Desktop, 16GB ram. Running various LXC containers including a fairly heavily hit mariadb in one.
Quote:
Originally Posted by Didier Spaier
in my laptop (8G RAM) and 4 VM running in it:
Windows10 4G
openSUSE 4G
Fedora 4G
Slint 1G
Code:
dance[/]# export LANG=C
dance[/]# free -th
total used free shared buff/cache available
Mem: 7.7Gi 6.7Gi 125Mi 146Mi 841Mi 541Mi
Swap: 14Gi 5.9Gi 8.8Gi
Total: 22Gi 12Gi 9.0Gi
dance[/]# swapon
NAME TYPE SIZE USED PRIO
/swapfile file 1024M 0B 10
/dev/zram1 partition 13.8G 6G 32567
dance[/]# zramctl
NAME ALGORITHM DISKSIZE DATA COMPR TOTAL STREAMS MOUNTPOINT
/dev/zram1 zstd 13.8G 5.9G 2G 2.1G 4 [SWAP]
Please note that the swap file is not even used in this case.
I've switched consoles so the heavyweight processes have stopped running, so this is likely not a fair representation:
free -th
total used free shared buff/cache available
Mem: 15Gi 5.8Gi 2.7Gi 650Mi 7.0Gi 8.8Gi
Swap: 15Gi 6.8Gi 9.2Gi
Total: 31Gi 12Gi 11Gi
Quote:
Didn't I say that swap in zram can help?
Yes, I need to look at that. Is this compressed swap, or compressed ram in swap? My swap SSD and database NVME are different and my use case is not multi-threaded so perhaps the cpu hit (I assume) won't notice.
Run sar -B 10 and watch its output for a while. Unless you're seeing lots of page steals you're probably fine, though majflt is one to keep an eye on too.

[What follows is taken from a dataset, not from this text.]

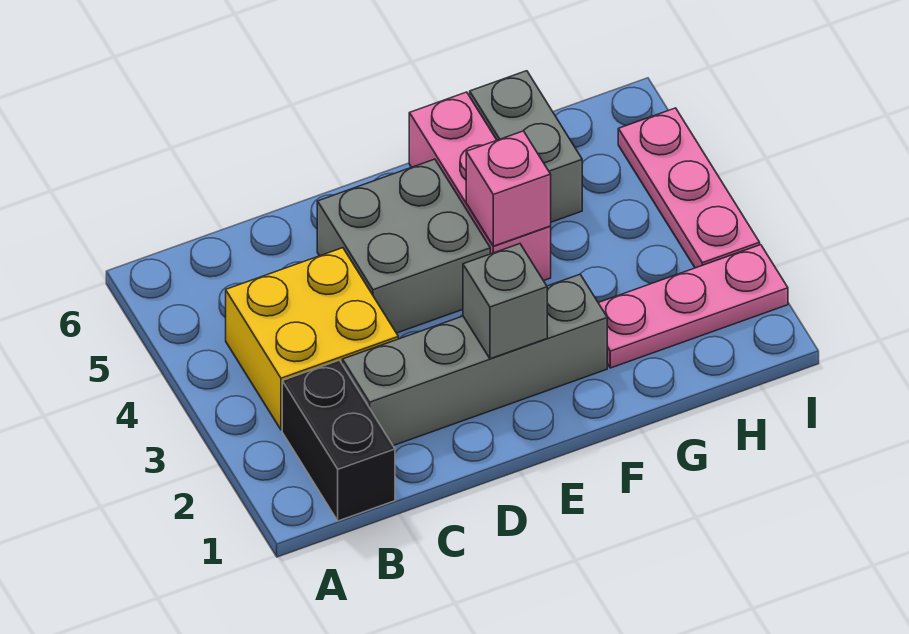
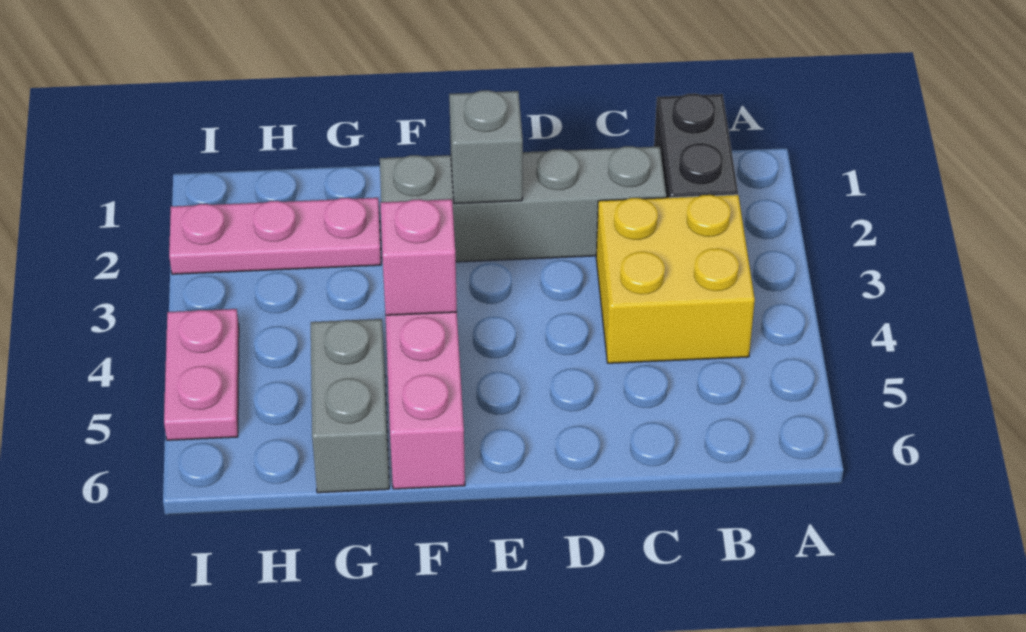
grey brick D4:E5 level 1 -> none
pink plate I3:I5 level 1 -> pink plate I4:I5 level 1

swap space is there to be used. It's not a problem if inactive pages are shoved into it, only when thrashing starts occurring (and when that happens you'll know about it because your system will get very sluggish).
I'm not sure what a lot of page steals looks like, nor what majflt value is good or bad. From sar -B 10:
When I ran this swappiness was 80. I'd tried making it 0 and 80 and a few other numbers. If it had any effect it was not large enough to notice without testing.
Quote:
Also bear in mind, any tmpfs is also backed by swap.
Yes, its amazing how many tmpfs seem to be configured by various things. Only /dev/shm is included in fstab.
When you see free physical memory and swap being used, it means that some process is using memory and freeing it later. Sometimes it's so fast you cannot see it using tools like atop.
Well, looking at kinfocenter, which I left running, this was a fairly permament state, free memory and swap being used.
Is this compressed swap, or compressed ram in swap? My swap SSD and database NVME are different and my use case is not multi-threaded so perhaps the cpu hit (I assume) won't notice.
It is zram, not zswap: this swap space is a block device in RAM. You preferred search engine will tell you more. The default setting mentioned in this config file would add 27G to your 31G. Of course this doen't really add up, but if we assume a compression ratio of 2 (I get more with the zstd compressor) you will get actually at least 13.5 additional G.
Keep you swap partition (or a swap file). This way, you will hopefully realize that the machine is slowing down, so be able to act before the OOM killer does.
Last edited by Didier Spaier; 10-04-2021 at 02:38 PM.